The European Commission’s (EC) faced objections for its latest proposed sanctions, albeit with valid reasons
EC’s latest set of sanctions about writing off Russian oil and refined products has heightened anxiety. Hungary and Slovakia were granted a year’s extension to make the weaning less painful, the Politico reported. However, is such even realistic or possible?
Depth of reliance
A paper from Columbia Climate School dated March 2022 noted Russia is by far Europe’s largest oil supplier. The second largest source of external gas supply in 2021 was liquefied natural gas (LNG) from various nations (excluding Russia), at 90 billion cubic metres (bcm). Other suppliers such as Algeria, Azerbaijan, Iran, and Libya contributed about 60 bcm. Europe’s domestic gas production is about 190 bcm.
Russia’s pipeline gas exports to Europe are equivalent to about a third of global LNG trade as of 2021. If Europe were to replace all Russian pipeline gas with LNG, it would need to import about 275 bcm (based on Europe’s balance in 2021): this translates to over 53 per cent of the global LNG trade. Europe would also need to find alternative sources to replace Russian LNG.
Russian pipeline gas exports are in the same range as the current gas use in Europe’s power sector. If Europe wants to replace the equivalent of Russian gas imports with renewables, it would need to build an additional 370 gigawatts (GW) of wind to replace this gas (on top of 215 GW installed as of 2020). Europe has installed on average 14 GW of wind capacity per year between 2015 and 2020. Alternatively, Europe would need to add another 105 GW of nuclear capacity, close to the existing capacity installed in 2021 (115 GW).
Data from the International Energy Agency (IEA) revealed the European Union (EU) imported 2.2 million barrels per day (bpd) of crude oil and 1.2 million bpd of refined oil products before the Ukraine invasion. Russian oil makes up a fifth of oil refined in Europe. Some refineries producing fuel from gasoline to jet fuel such as Germany’s PCK Schwedt and Leuna, as well as refineries in the Czech Republic, Hungary, Slovakia and Poland obtain Russian crude oil via the Druzhba – or “Friendship” – pipeline.

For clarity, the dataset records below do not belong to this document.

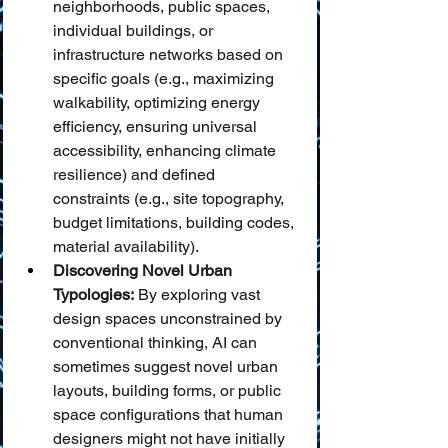
neighborhoods, public spaces, 
individual buildings, or 
infrastructure networks based on 
specific goals (e.g., maximizing 
walkability, optimizing energy 
efficiency, ensuring universal 
accessibility, enhancing climate 
resilience) and defined 
constraints (e.g., site topography, 
budget limitations, building codes, 
material availability).
Discovering Novel Urban 
Typologies:
 By exploring vast 
design spaces unconstrained by 
conventional thinking, AI can 
sometimes suggest novel urban 
layouts, building forms, or public 
space configurations that human 
designers might not have initially 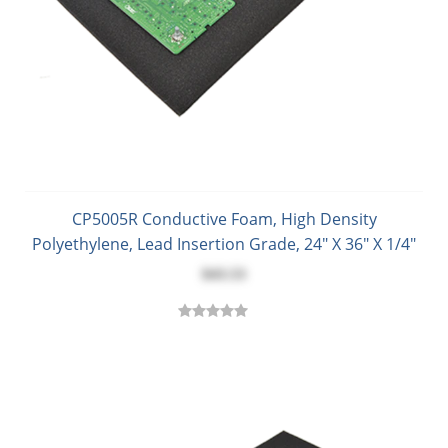
CP5005R Conductive Foam, High Density
Polyethylene, Lead Insertion Grade, 24" X 36" X 1/4"
$43.53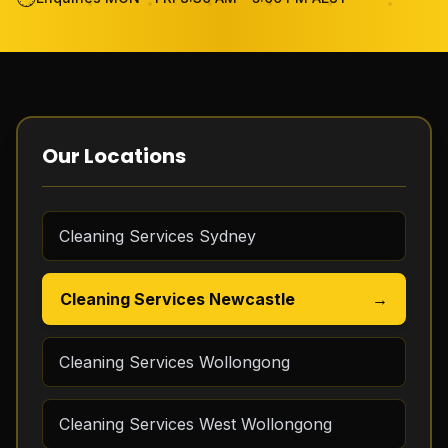
Become Cleaner
FAQ
Review
Our Locations
Contact Us
Cleaning Services Sydney
GET THE APP
Cleaning Services Newcastle
→
FREE QUOTE
Cleaning Services Wollongong
Cleaning Services West Wollongong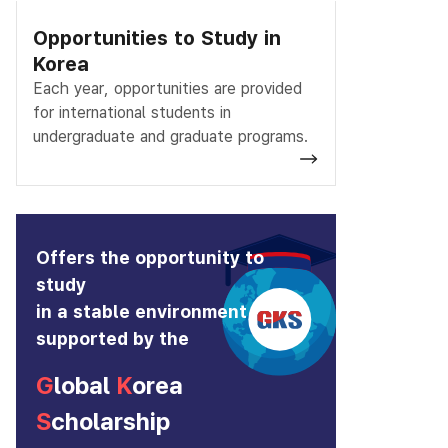
Opportunities to Study in
Korea
Each year, opportunities are provided
for international students in
undergraduate and graduate programs.
Offers the opportunity to
study
in a stable environment
supported by the
G
lobal
K
orea
S
cholarship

Regardless of collective disapproval towards a country’s acts, economic survival has to precede. Giving credit where it is due, Hungarian Foreign Minister Peter Szijjarto pointed out that it would be unfair to subject Hungarians to recession by cutting off Russian oil. He noted the country will not vote for any sanctions that will make the transport of natural gas or oil from Russia to Hungary impossible. He stressed, “Hungary’s energy supply cannot be endangered because no one can expect us to allow the price of the war (in Ukraine) to be paid by Hungarians. It is physically impossible for Hungary and its economy to function without Russian oil.”

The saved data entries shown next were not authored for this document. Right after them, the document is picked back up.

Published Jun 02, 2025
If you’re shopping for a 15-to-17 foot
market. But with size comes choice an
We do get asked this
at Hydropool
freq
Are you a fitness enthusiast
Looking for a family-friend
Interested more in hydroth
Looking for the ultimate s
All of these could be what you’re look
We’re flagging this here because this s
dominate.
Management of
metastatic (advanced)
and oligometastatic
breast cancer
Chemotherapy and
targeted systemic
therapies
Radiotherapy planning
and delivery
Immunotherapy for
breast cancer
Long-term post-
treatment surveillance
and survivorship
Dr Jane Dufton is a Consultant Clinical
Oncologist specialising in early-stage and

Although EC’s President Ursula von der Leyen highlighted the transition will be executed in an orderly manner, completion migration will be a long shot. The Politico added the EC signalled to EU countries that there would be some form of transitional measures for Hungary and Slovakia, given how much these two nations rely on Russian oil, and the difficulties they face in finding alternative supplies. Before Hungary and Slovakia start worrying about the alternative sources, the EC as a whole should consider if it can withstand the impact of a global economic catastrophe.